§ **Work required**
In the forum thread about the iPhone 4 that won't restore, what turned out to be causing the failure?

§ **Text**
# [SOLVED] iPhone 4 won't restore



## Yamipirogoeth

I have a GSM iPhone 4 that was running iOS 4.1 and I tried to update to 5.0.1 after creating a backup in iTunes.

Well, for some reason it crashed or something during the update and now iTunes only tells me that it detects the phone but can only do a restore and update to fix it.

Here's where the current problem comes in, I tell iTunes to go ahead and do the restore and get 5.0.1 installed so I can use my phone again but I get the following message: The iPhone "iPhone" could not be restore. An unknown error occurred (3194).

Following the "more information" button and the apple support website tells me that to fix the 3194 error that I need to "Resolve error 3194 by updating to the latest version of iTunes. "This device is not eligible for the requested build" in the updater logs confirms this is the root of the issue. For more Error 3194 steps see: This device is not eligible for the requested build above."

Well, I have the most up-to-date version of iTunes on my machine and I have NO clue how it couldn't be eligible for the requested build either.

So this is where I'm at with a pretty much useless phone, any suggestions on how to fix this?


----------



## Yamipirogoeth

*Re: iPhone 4 won't restore*

I actually figured out what was happening on this, apparently I had TinyUmbrella running in the background and stopping my phone from contacting Apple and instead was contacting Cydia for the .ispw file.

So this thread is no longer needed.


----------



## Masterchiefxx17

*Re: iPhone 4 won't restore*

Glad you fixed your problem. If you could mark this topic as [SOLVED] with the thread tools at the top that would be great!


----------

§ **Information shown**
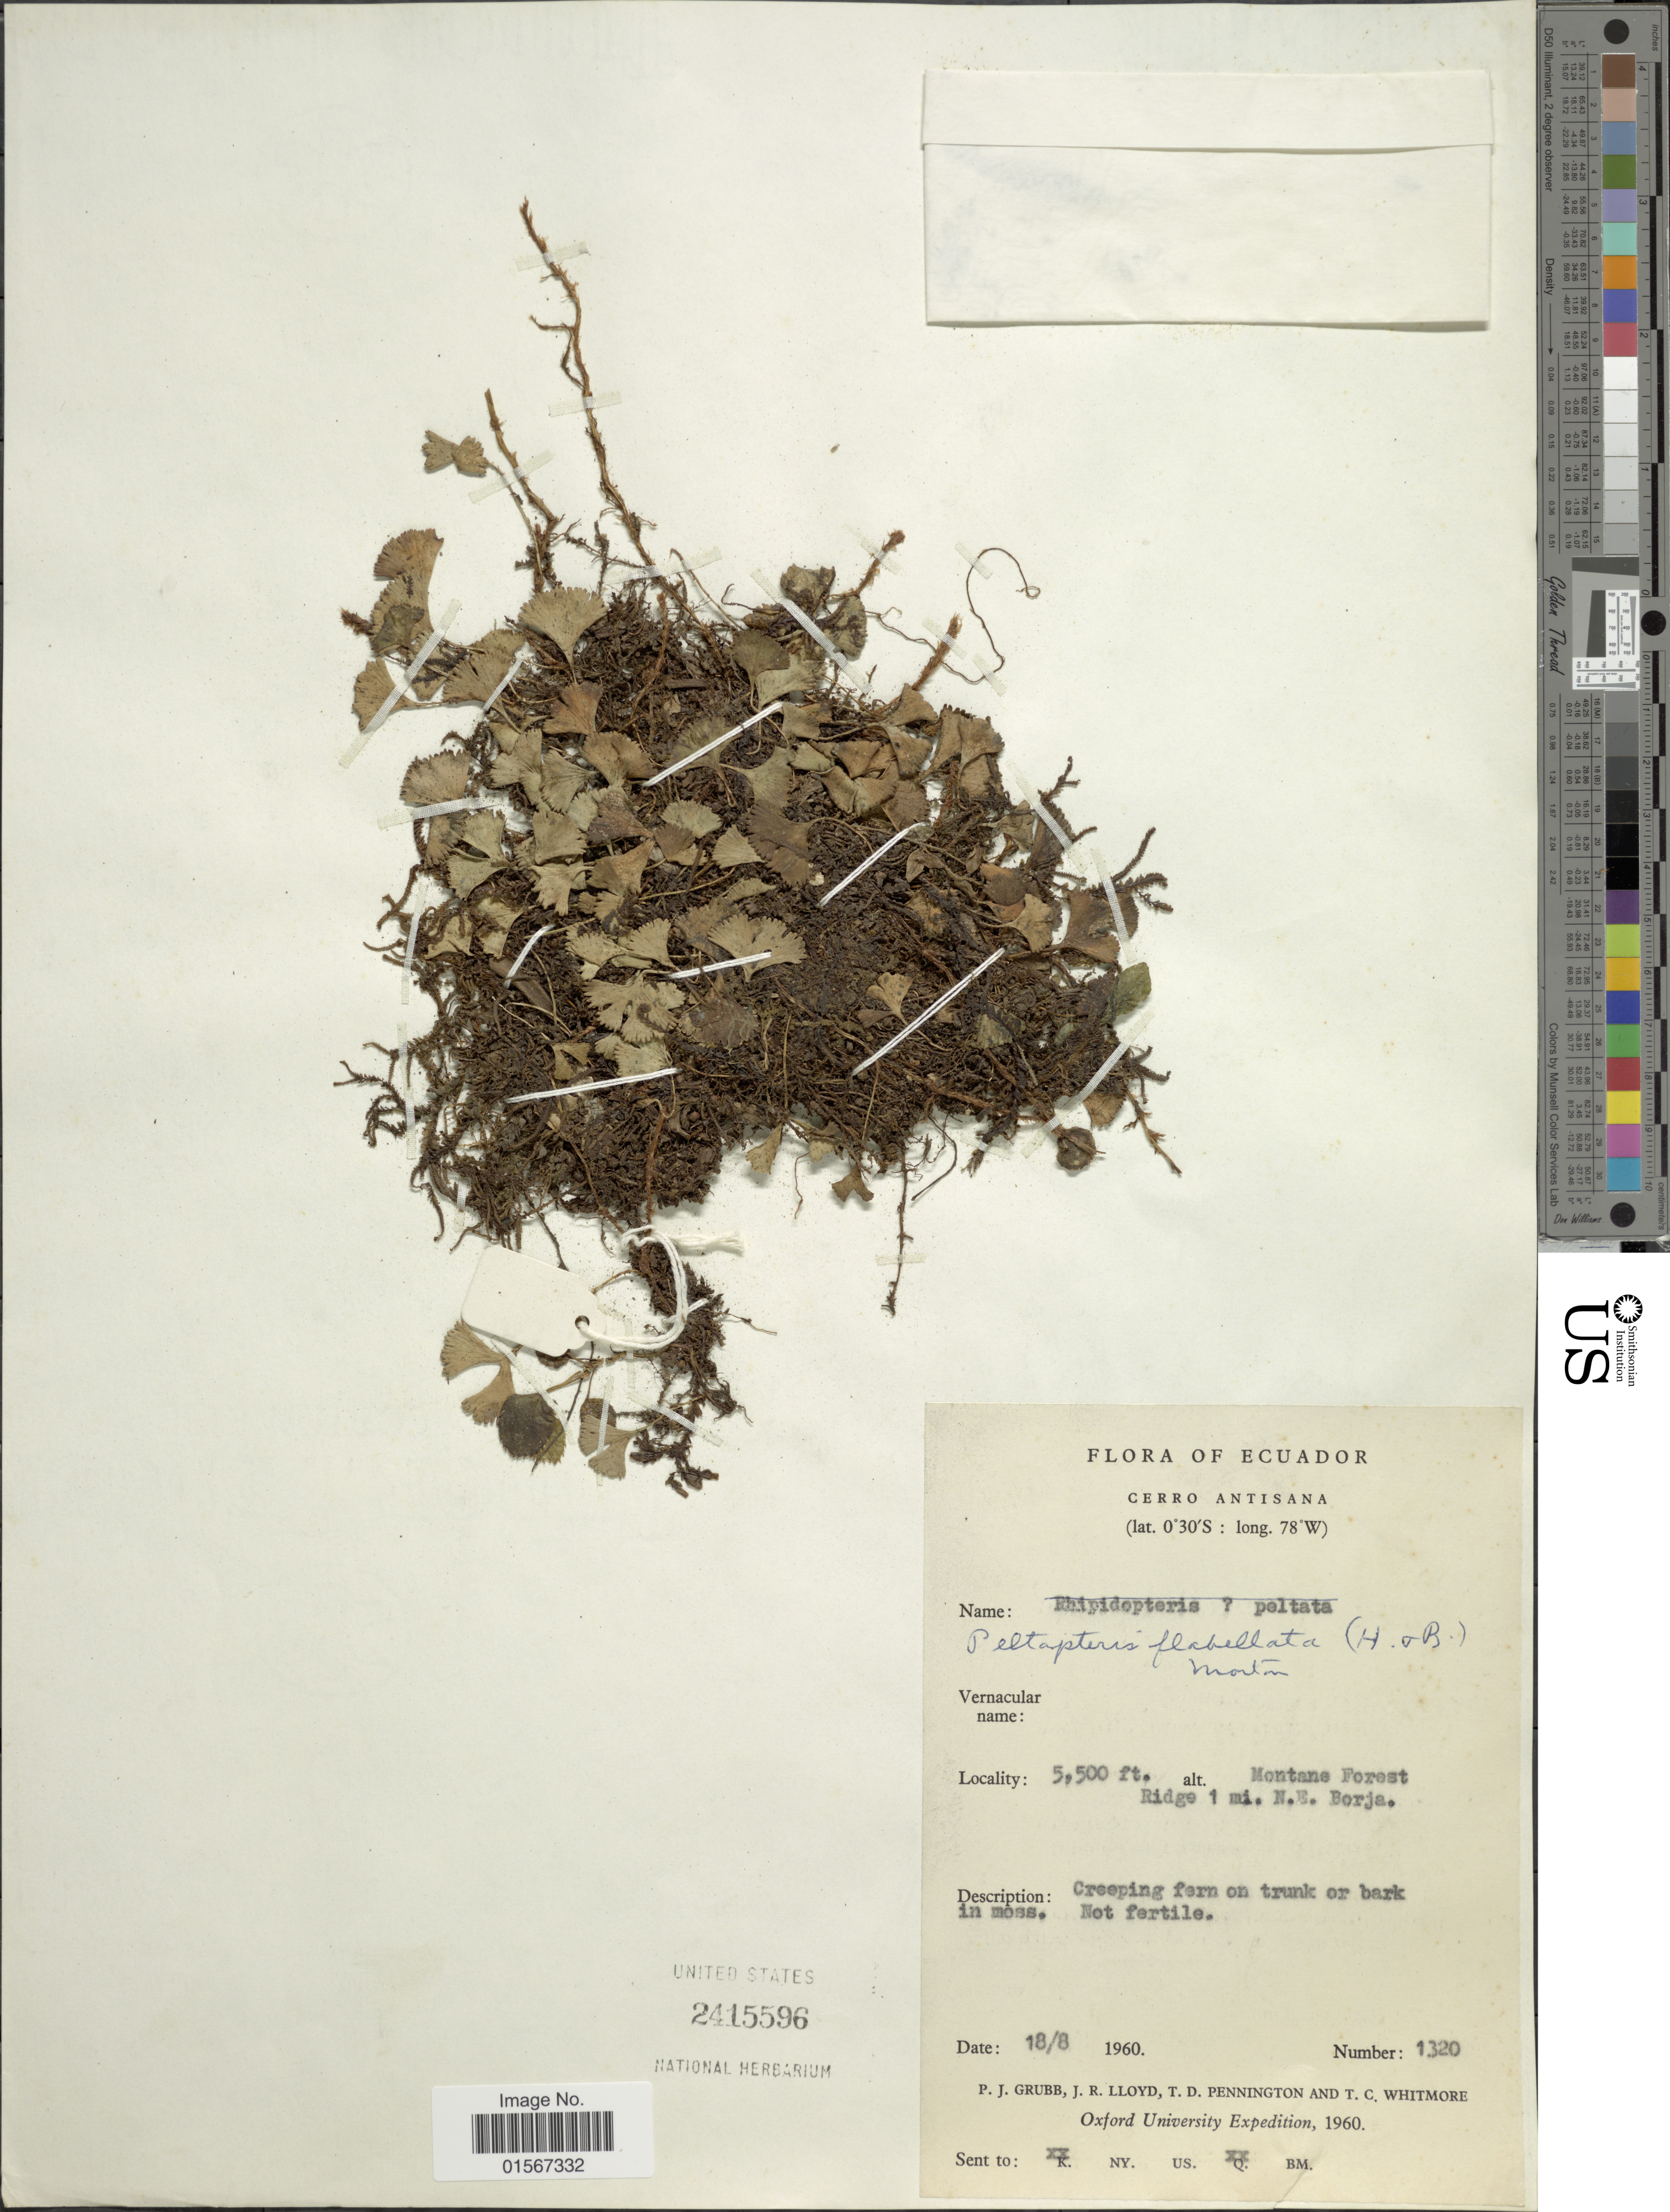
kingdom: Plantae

--

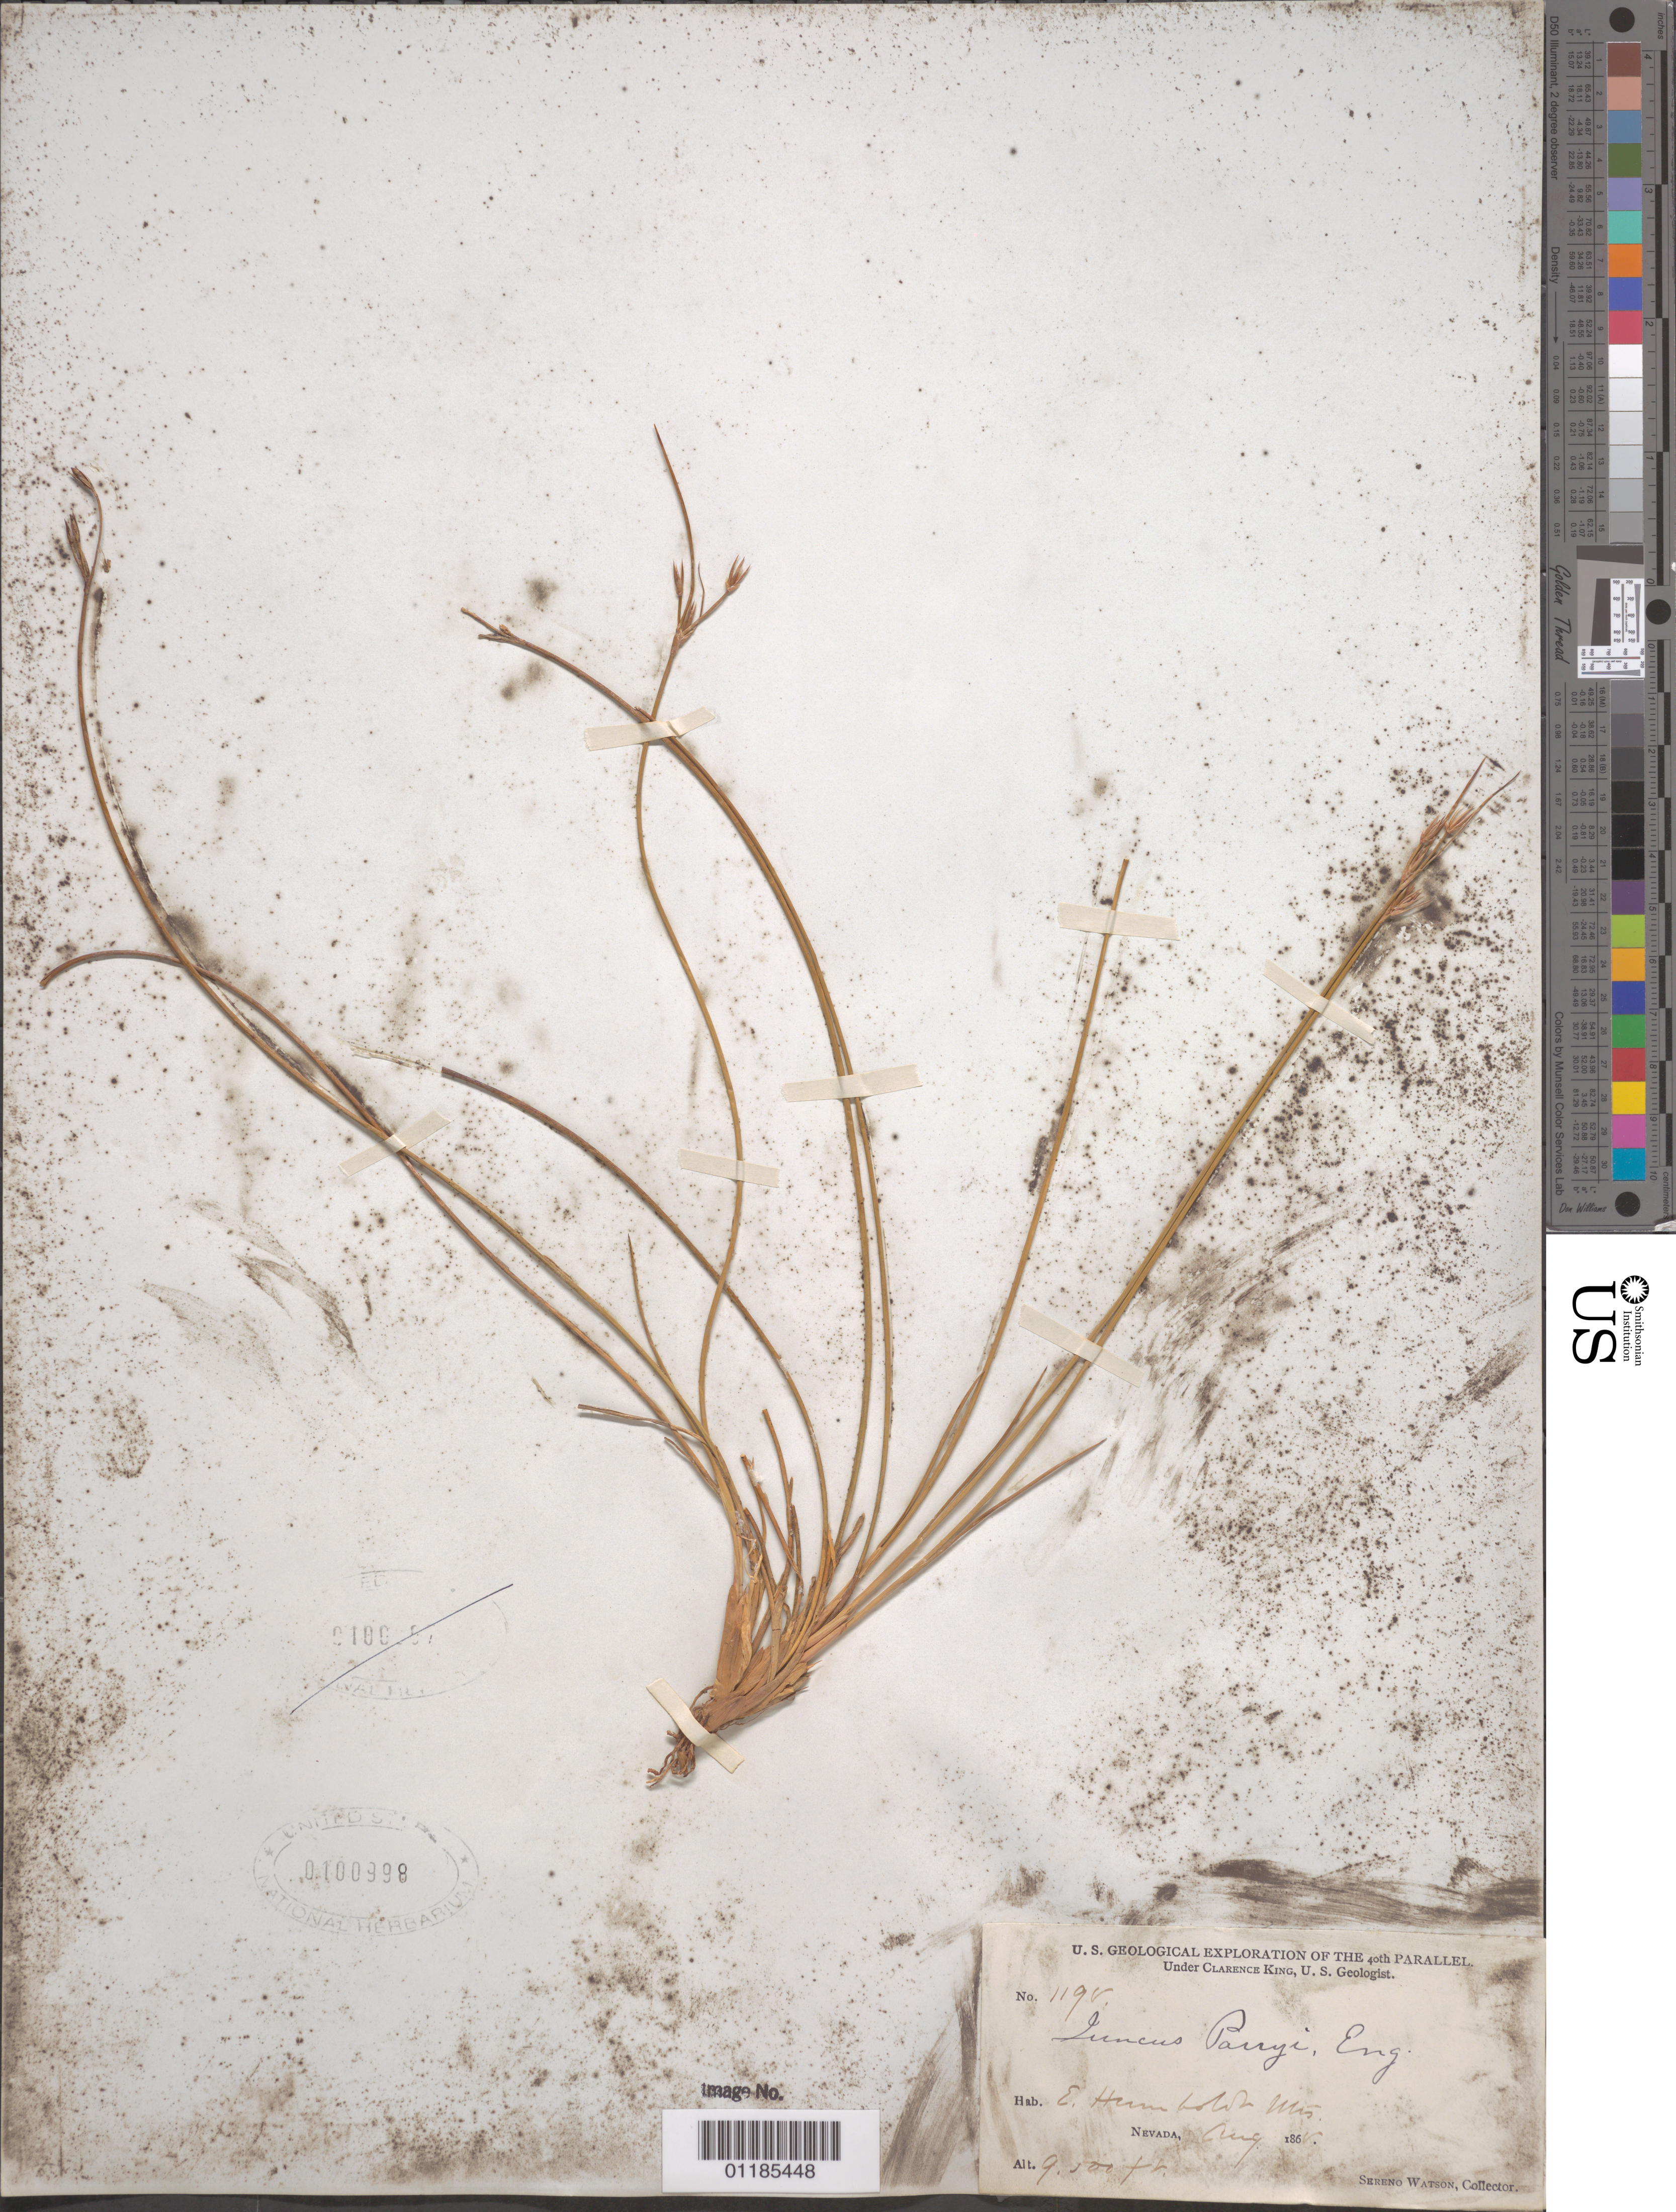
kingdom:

§ **The completed task**
TinyUmbrella was running in the background, which kept the phone from contacting Apple and had it contact Cydia for the restore file instead.